# 电子工程代写|计算机系统结构代写Computer Systems Architecture代考|CMSC411

## 电子工程代写|计算机系统结构代写Computer Systems Architecture代考|Active Wait and GNU OpenMP Policy

To synchronize threads means that a thread could wait until others become in states allowing the establishment of the synchronization. This waiting phase can be fulfilled in two different ways: (1) active wait, and (2) passive wait.

The active wait consists in doing polling (periodic reads) on a waiting flag until this one reaches an expected value. This kind of waiting is very efficient in term of execution resuming speed since as soon as the flag state changes, the thread can resume its nominal execution flow. However periodic reads may lead to a waste of computing time and power consumption for long waiting periods.
The passive wait involves putting the waiting thread to sleep. When a thread changes the state of the waiting flag from the waiting state to the release state, this thread is also in charge of awakening at least one sleeping thread.

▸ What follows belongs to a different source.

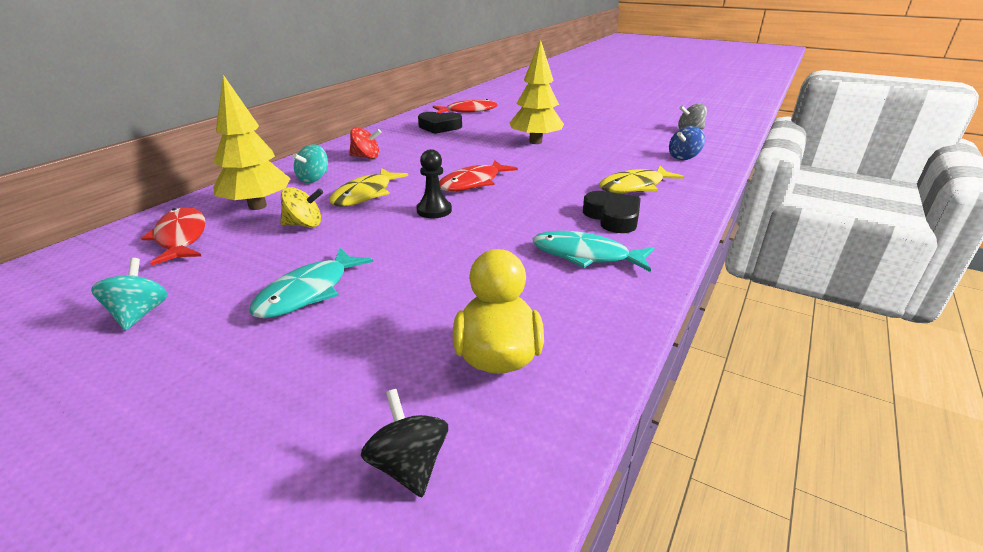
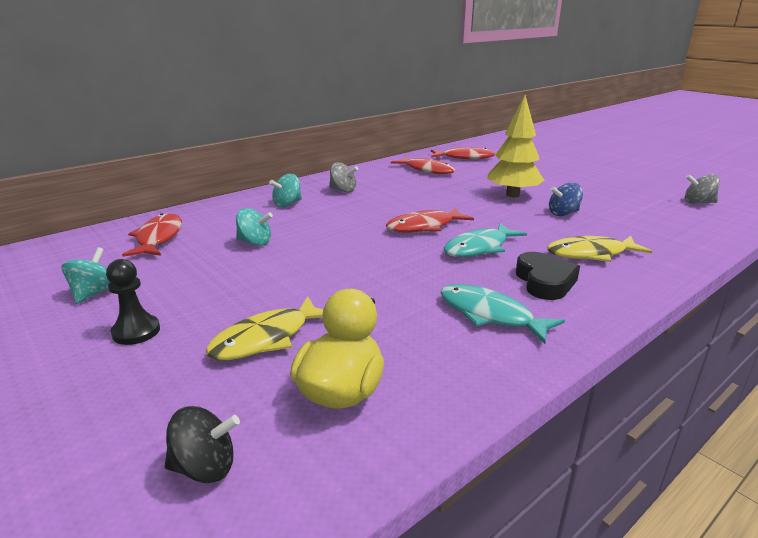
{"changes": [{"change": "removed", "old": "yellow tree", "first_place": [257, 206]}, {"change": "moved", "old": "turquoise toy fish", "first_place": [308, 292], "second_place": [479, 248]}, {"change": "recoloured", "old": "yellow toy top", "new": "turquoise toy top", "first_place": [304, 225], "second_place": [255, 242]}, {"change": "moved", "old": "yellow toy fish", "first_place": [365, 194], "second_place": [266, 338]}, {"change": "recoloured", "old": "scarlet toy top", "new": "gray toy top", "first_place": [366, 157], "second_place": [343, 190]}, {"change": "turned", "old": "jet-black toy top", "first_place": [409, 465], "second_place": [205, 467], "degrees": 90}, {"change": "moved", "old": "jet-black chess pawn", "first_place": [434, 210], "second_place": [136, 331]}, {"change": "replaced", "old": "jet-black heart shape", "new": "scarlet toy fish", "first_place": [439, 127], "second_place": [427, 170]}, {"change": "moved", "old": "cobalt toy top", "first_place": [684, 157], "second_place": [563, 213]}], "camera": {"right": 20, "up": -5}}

The default GNU OpenMP library waiting policy is the following: active wait is performed by a waiting thread until a predefined amount of time is elapsed. When this amount of time is elapsed, wait policy switches to passive wait and the thread goes to sleep till the barrier completion. Waiting modes can also be forced using explicit directives.

The active wait is used when highly reactive applications are expected, reducing as much as possible the synchronization delays. In this study we decided to focus on these applications, for which reducing the total computation time is the main challenge.

## 电子工程代写|计算机系统结构代写Computer Systems Architecture代考|Evaluation Platform

Regarding the hardware side, our evaluation platform is based on a Veloce2 Quattro emulator. Emulation platform allows us to fast emulate a full Register Transfer Level (RTL) system, with a cycle accurate precision. Indeed, to lead timing measurement campaigns on operating system primitives (e.g. synchronization mechanisms), we have to get information from software execution (operating system boot + application run) during a very large number of clock cycles. With the “classical” simulation limitations, accurate simulation of these mechanisms is extensively long. For example, the boot of a Linux kernel on top of cycle accurate SystemCass [7] simulation system could take several days for a 16core TSAR platform. Hence it is hard to imagine a full measurement campaign with a so long kernel boot duration. Commonly, people choose to deteriorate the accuracy of the simulated model to improve the running time. On our side, we use hardware support to speed-up simulation time without losing accuracy.
As for the software aspect, we use a port of Linux kernel $4.6$ and the $\mu \mathrm{Clibc}$ to boot the TSAR platform in our measurement campaign.

The GCC version used to compile applications for this platform is the 4.8.2. Note that the GNU OpenMP library is part of GCC. Hence the GNU OpenMP library version is directly related to the GCC release version. The GCC version used is quite old, but the synchronization barrier management of the GNU OpenMP library has not changed in more recent GCC releases. Slowdown issues are the same in the release $4.8 .2$ that in the latest $7.2$ GCC release.

To avoid interferences of the scheduling policy on our measurements, we bound each thread to a different core, by setting the suitable OpenMP directive.